→ **INFORMATION PROVIDED**
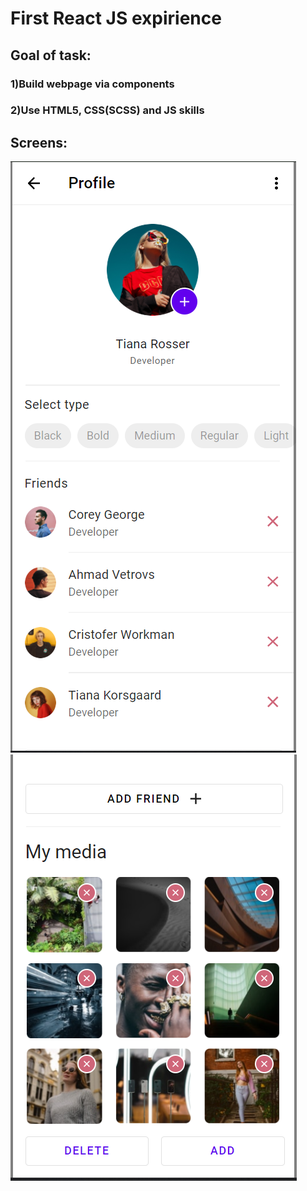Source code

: # First React JS expirience

## Goal of task:

### 1)Build webpage via components

### 2)Use HTML5, CSS(SCSS) and JS skills

## Screens:

![RICK and Morty](screens/screen1.png)
![RICK and Morty](screens/screen2.png)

→ **PROBLEM REQUIREMENTS**
Reproduce the text of each item above verbatim, omitting the pictures.

→ **REPLY**
Source code

: # First React JS expirience

## Goal of task:

### 1)Build webpage via components

### 2)Use HTML5, CSS(SCSS) and JS skills

## Screens:

![RICK and Morty](screens/screen1.png)
![RICK and Morty](screens/screen2.png)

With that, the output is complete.